Unnamed: 0,Neighborhood,Shopping Malls,Cluster Labels,Latitude,Longitude
0,Antioch,0.01,1,36.162757,86.781661
1,Bakers,0.0,1,36.264589,86.873351
2,Bellvue,0.02,1,36.213641,86.677695
3,Donelson,0.01,1,36.188542,86.598365
4,East Nashville,0.0,1,36.193642,86.552143


In [None]:
# sort the results by Cluster Labels
nv_merged.sort_values(["Cluster Labels"], inplace=True)

##### Visualize Clusters

In [None]:
map_clusters = folium.Map(location=[latitude, longitude], zoom_start=11)

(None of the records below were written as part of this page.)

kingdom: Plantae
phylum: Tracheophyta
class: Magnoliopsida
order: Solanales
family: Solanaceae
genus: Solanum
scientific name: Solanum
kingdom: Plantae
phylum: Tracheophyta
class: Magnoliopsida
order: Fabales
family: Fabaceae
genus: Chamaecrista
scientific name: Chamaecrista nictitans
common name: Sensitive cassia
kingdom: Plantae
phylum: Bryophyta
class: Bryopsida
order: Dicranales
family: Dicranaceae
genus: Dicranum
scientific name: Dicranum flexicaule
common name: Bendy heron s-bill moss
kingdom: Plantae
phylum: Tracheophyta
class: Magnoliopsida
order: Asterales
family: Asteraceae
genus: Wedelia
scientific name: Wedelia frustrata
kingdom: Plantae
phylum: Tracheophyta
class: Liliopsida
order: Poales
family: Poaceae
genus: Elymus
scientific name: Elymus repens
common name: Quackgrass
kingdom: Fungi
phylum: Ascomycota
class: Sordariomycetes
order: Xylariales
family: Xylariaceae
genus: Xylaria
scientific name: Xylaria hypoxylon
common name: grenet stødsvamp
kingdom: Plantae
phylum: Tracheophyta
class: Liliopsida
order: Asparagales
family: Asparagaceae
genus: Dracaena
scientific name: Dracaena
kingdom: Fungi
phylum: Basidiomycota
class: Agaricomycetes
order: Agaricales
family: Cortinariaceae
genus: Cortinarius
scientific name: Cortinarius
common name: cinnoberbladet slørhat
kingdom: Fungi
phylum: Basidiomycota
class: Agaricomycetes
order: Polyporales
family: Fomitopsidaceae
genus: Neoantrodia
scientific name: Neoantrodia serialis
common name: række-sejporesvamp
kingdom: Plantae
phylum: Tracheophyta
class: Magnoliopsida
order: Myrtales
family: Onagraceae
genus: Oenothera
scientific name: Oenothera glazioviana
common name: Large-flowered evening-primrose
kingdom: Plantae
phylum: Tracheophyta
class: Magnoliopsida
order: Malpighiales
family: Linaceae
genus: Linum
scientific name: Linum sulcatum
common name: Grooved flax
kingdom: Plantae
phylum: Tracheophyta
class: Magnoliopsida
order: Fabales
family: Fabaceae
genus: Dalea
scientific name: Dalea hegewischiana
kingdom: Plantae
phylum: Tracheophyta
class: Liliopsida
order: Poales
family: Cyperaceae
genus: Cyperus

# set color scheme for the clusters
x = np.arange(kclusters)
ys = [i+x+(i*x)**2 for i in range(kclusters)]
colors_array = cm.rainbow(np.linspace(0, 1, len(ys)))
rainbow = [colors.rgb2hex(i) for i in colors_array]

# add markers to the map
markers_colors = []
for lat, lon, poi, cluster in zip(nv_merged['Latitude'],nv_merged['Longitude'], nv_merged['Neighborhood'], nv_merged['Cluster Labels']):
    label = folium.Popup(str(poi) + ' - Cluster ' + str(cluster), parse_html=True)
    folium.CircleMarker(
        [lat, lon],
        radius=5,
        popup=label,
        color=rainbow[cluster-1],
        fill=True,
        fill_color=rainbow[cluster-1],
        fill_opacity=0.7).add_to(map_clusters)
       
map_clusters

In [None]:
# save the map as HTML file
map_clusters.save('map_clusters.html')

### Examine Clusters

##### Cluster 0

In [None]:
df8 = nv_merged.loc[nv_merged['Cluster Labels'] == 0]

In [2]:
df8

Unnamed: 0,Neighborhood,Shopping Malls,Cluster Labels,Latitude,Longitude
0,Green Hills,0.02,0,36.162757,86.781446
1,Hermitage,0.01,0,36.135674,86.904766
2,Hopewell,0.01,0,36.145989,86.884123
3,Joelton,0.01,0,36.142218,86.790034
4,Old Hickory,0.02,0,36.376198,86.771131
5,Pasquo,0.01,0,36.245091,86.073658
6,Tusculum,0.01,0,36.200437,86.698772


##### Cluster 1

In [None]:
df9 = nv_merged.loc[nv_merged['Cluster Labels'] == 1]

In [4]:
df9

Unnamed: 0,Neighborhood,Shopping Malls,Cluster Labels,Latitude,Longitude
0,Antioch,0,1,36.162757,86.781661
1,Bakers,0,1,36.264589,86.873351
2,Bellvue,0,1,36.213641,86.677695
3,Donelson,0,1,36.188542,86.598365
4,East Nashville,0,1,36.193642,86.552143
5,Inglewood,0,1,36.18343,86.556721
6,Richland-West End,0,1,36.29943,86.619832


##### Cluster 2

In [None]:
df10 = nv_merged.loc[nv_merged['Cluster Labels'] == 2]

In [6]:
df10

Unnamed: 0,Neighborhood,Shopping Malls,Cluster Labels,Latitude,Longitude
0,The Gulch,0.03,2,36.162686,86.781911
1,Hillsboro,0.03,2,36.155903,86.763308
2,Lakewood,0.04,2,36.288931,86.689945
3,Lockeland,0.03,2,36.147206,86.814455
4,Madison,0.02,2,36.150122,86.753391
5,Whites Creek,0.04,2,36.176189,86.724867


##### Observations

Most of the shopping malls are concentrated in the central area of Nashville, Tennesse, with the highest number in cluster 2 and moderate number in cluster 0. On the other hand, cluster 1 has very low number to totally no shopping malls in the neighborhoods. This represents a great opportunity and high potential areas to open new shopping malls as there is very little to no competition from existing malls. Meanwhile, shopping malls in cluster 2 are likely suffering from intense competition due to oversupply and high concentration of shopping malls. From another perspective, this also shows that the oversupply of shopping malls mostly happened in the central area of the city, with the suburb area still have very few shopping malls. Therefore, this project recommends property developers to capitalize on these findings to open new shopping malls in neighborhoods in cluster 1 with little to no competition. Property developers with unique selling propositions to stand out from the competition can also open new shopping malls in neighborhoods in cluster 0 with moderate competition. Lastly, property developers are advised to avoid neighborhoods in cluster 2 which already have high concentration of shopping malls and suffering from intense competition.